Pan calentito ya sale del horno de aproximadamente 50 mujeres cabezas de familia en São Bernardo do Campo. El producto casero es vendido generando renta a las beneficiadas por el proyecto “Mão na Massa” del Instituto Geração Futura, que promueve cursos de panadería.

“Las clases son muy importantes para mí y para otras mujeres que dependen de ellas para ganar dinero. Amo cocinar y me encanta aprender, entonces se juntó lo útil y lo agradable”, afirma Roberta dos Santos, una de las asistentes al curso. Además de lecciones sobre panadería, las participantes reciben entrenamiento sobre finanzas, salud y son acompañadas por un asistente social.

 

Quinta Normal, en Santiago, Chile.

En las inmediaciones de otra unidad de BASF, en Chile, la acción está enfocada en el reciclaje. Nazca Consultores realiza un trabajo de capacitación, inclusión social y profesionalización de los recicladores de base en la comunidad de Quinta Normal. La acción también involucra a los habitantes del sector.

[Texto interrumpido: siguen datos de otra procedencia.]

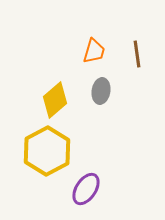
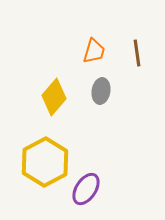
brown line: moved 1 px up
yellow diamond: moved 1 px left, 3 px up; rotated 9 degrees counterclockwise
yellow hexagon: moved 2 px left, 11 px down
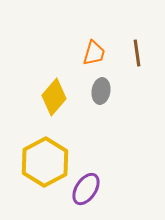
orange trapezoid: moved 2 px down
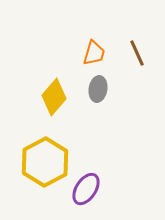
brown line: rotated 16 degrees counterclockwise
gray ellipse: moved 3 px left, 2 px up
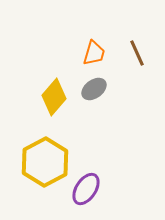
gray ellipse: moved 4 px left; rotated 45 degrees clockwise
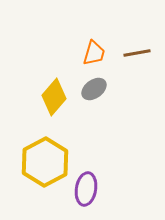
brown line: rotated 76 degrees counterclockwise
purple ellipse: rotated 24 degrees counterclockwise
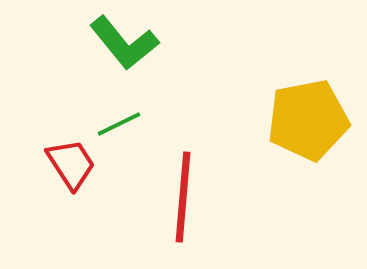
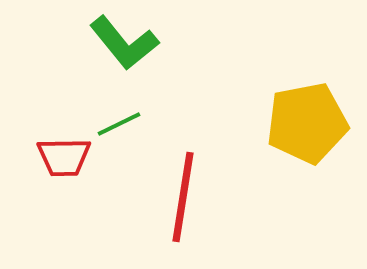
yellow pentagon: moved 1 px left, 3 px down
red trapezoid: moved 7 px left, 7 px up; rotated 122 degrees clockwise
red line: rotated 4 degrees clockwise
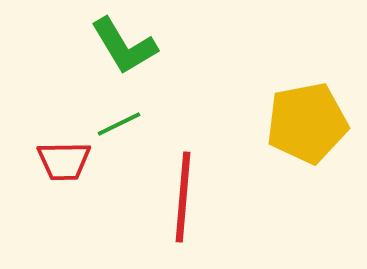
green L-shape: moved 3 px down; rotated 8 degrees clockwise
red trapezoid: moved 4 px down
red line: rotated 4 degrees counterclockwise
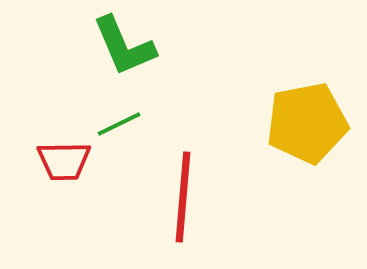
green L-shape: rotated 8 degrees clockwise
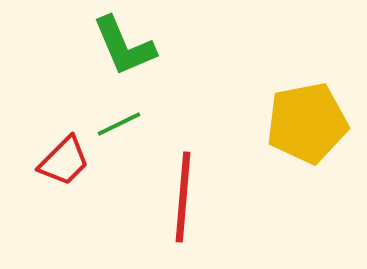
red trapezoid: rotated 44 degrees counterclockwise
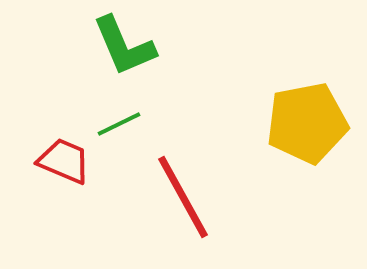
red trapezoid: rotated 112 degrees counterclockwise
red line: rotated 34 degrees counterclockwise
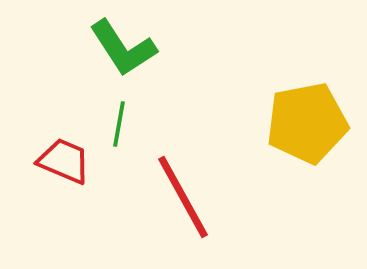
green L-shape: moved 1 px left, 2 px down; rotated 10 degrees counterclockwise
green line: rotated 54 degrees counterclockwise
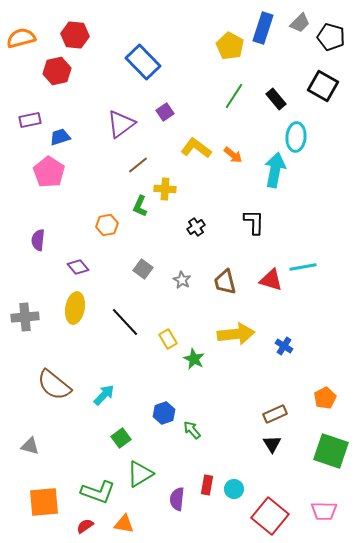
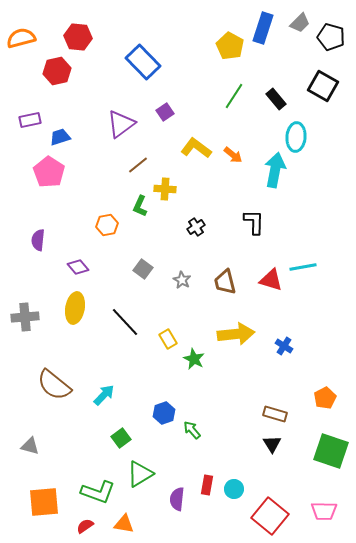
red hexagon at (75, 35): moved 3 px right, 2 px down
brown rectangle at (275, 414): rotated 40 degrees clockwise
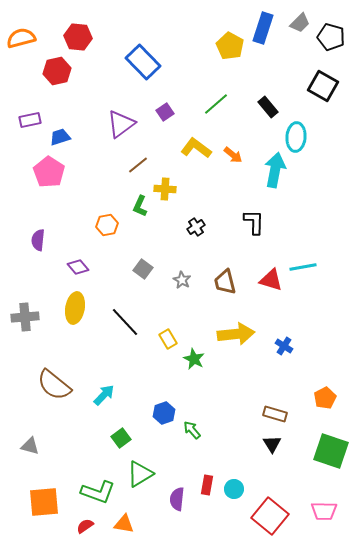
green line at (234, 96): moved 18 px left, 8 px down; rotated 16 degrees clockwise
black rectangle at (276, 99): moved 8 px left, 8 px down
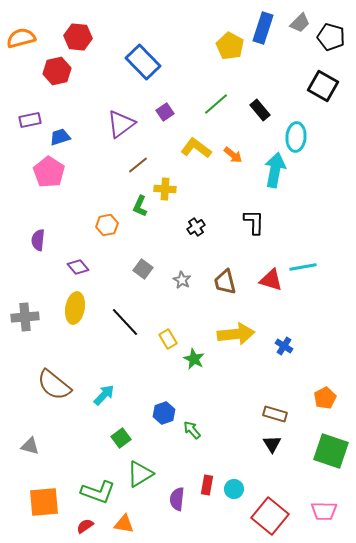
black rectangle at (268, 107): moved 8 px left, 3 px down
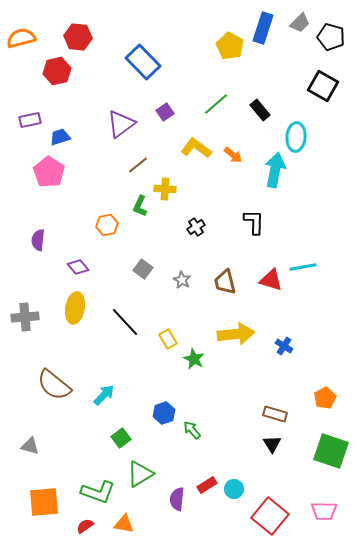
red rectangle at (207, 485): rotated 48 degrees clockwise
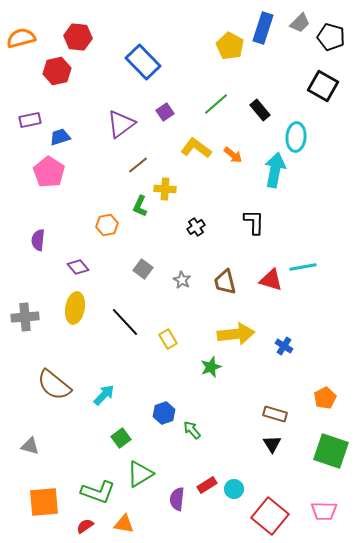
green star at (194, 359): moved 17 px right, 8 px down; rotated 25 degrees clockwise
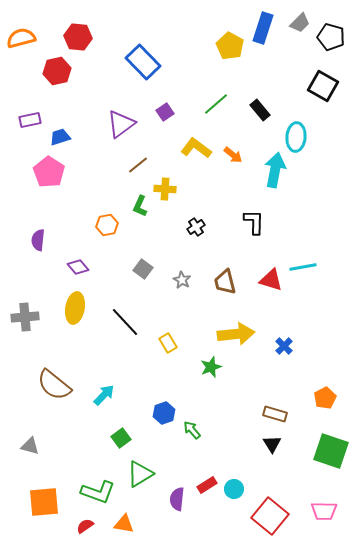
yellow rectangle at (168, 339): moved 4 px down
blue cross at (284, 346): rotated 12 degrees clockwise
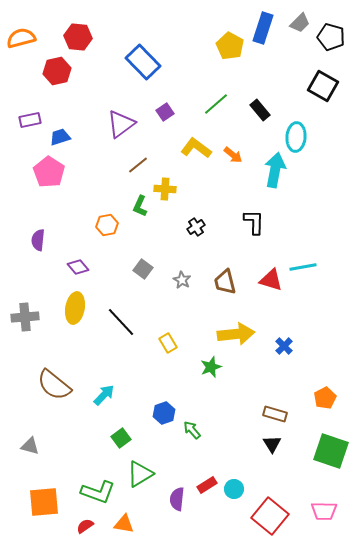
black line at (125, 322): moved 4 px left
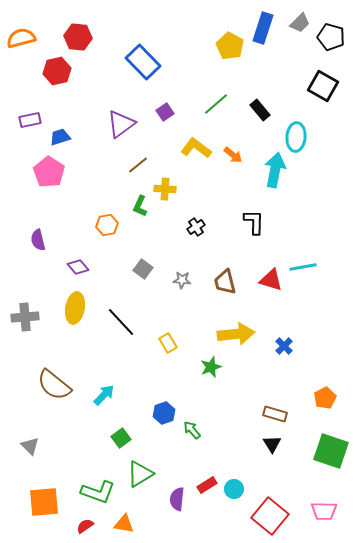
purple semicircle at (38, 240): rotated 20 degrees counterclockwise
gray star at (182, 280): rotated 24 degrees counterclockwise
gray triangle at (30, 446): rotated 30 degrees clockwise
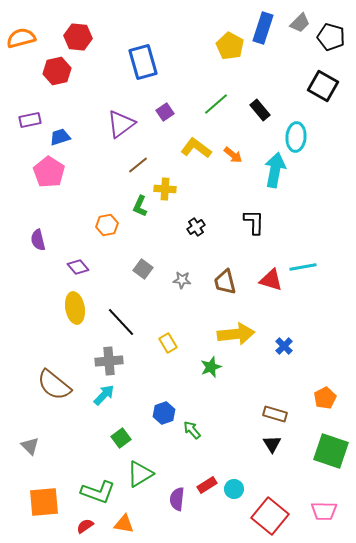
blue rectangle at (143, 62): rotated 28 degrees clockwise
yellow ellipse at (75, 308): rotated 20 degrees counterclockwise
gray cross at (25, 317): moved 84 px right, 44 px down
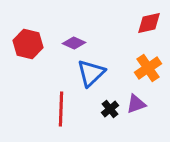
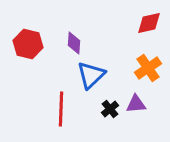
purple diamond: rotated 70 degrees clockwise
blue triangle: moved 2 px down
purple triangle: rotated 15 degrees clockwise
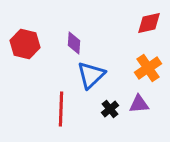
red hexagon: moved 3 px left
purple triangle: moved 3 px right
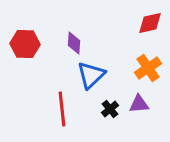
red diamond: moved 1 px right
red hexagon: rotated 12 degrees counterclockwise
red line: moved 1 px right; rotated 8 degrees counterclockwise
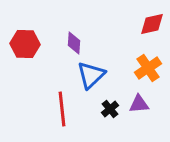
red diamond: moved 2 px right, 1 px down
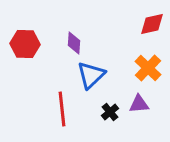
orange cross: rotated 12 degrees counterclockwise
black cross: moved 3 px down
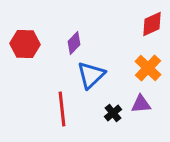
red diamond: rotated 12 degrees counterclockwise
purple diamond: rotated 40 degrees clockwise
purple triangle: moved 2 px right
black cross: moved 3 px right, 1 px down
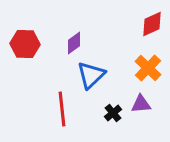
purple diamond: rotated 10 degrees clockwise
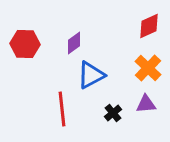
red diamond: moved 3 px left, 2 px down
blue triangle: rotated 16 degrees clockwise
purple triangle: moved 5 px right
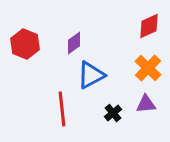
red hexagon: rotated 20 degrees clockwise
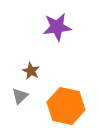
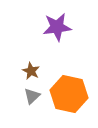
gray triangle: moved 12 px right
orange hexagon: moved 3 px right, 12 px up
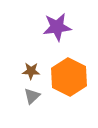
brown star: rotated 24 degrees counterclockwise
orange hexagon: moved 17 px up; rotated 15 degrees clockwise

Los cursos promovidos por la entidad tienen como objetivo capacitar esa mano de obra y certificarla de acuerdo a las leyes municipales. Además, el proyecto enumeró los puntos de desecho y reunió a los vecinos para revitalizarlos.

En total, fueron entrenados 300 recicladores y 3 200 habitantes de la región, que fueron impactados por las mejoras en ocho puntos de reciclaje. Otros 150 recicladores fueron inscritos en una plataforma digital (www.recicladoreschile.cl) desarrollada para promover la articulación de esos profesionales por medio de la información actualizada de quiénes son, dónde están, sus rutas y los materiales que recogen. Entre los beneficiados por el proyecto también están 13 empresarios y 11 funcionarios municipales que recibieron capacitación. En total, 3 674 personas fueron beneficiadas con las acciones.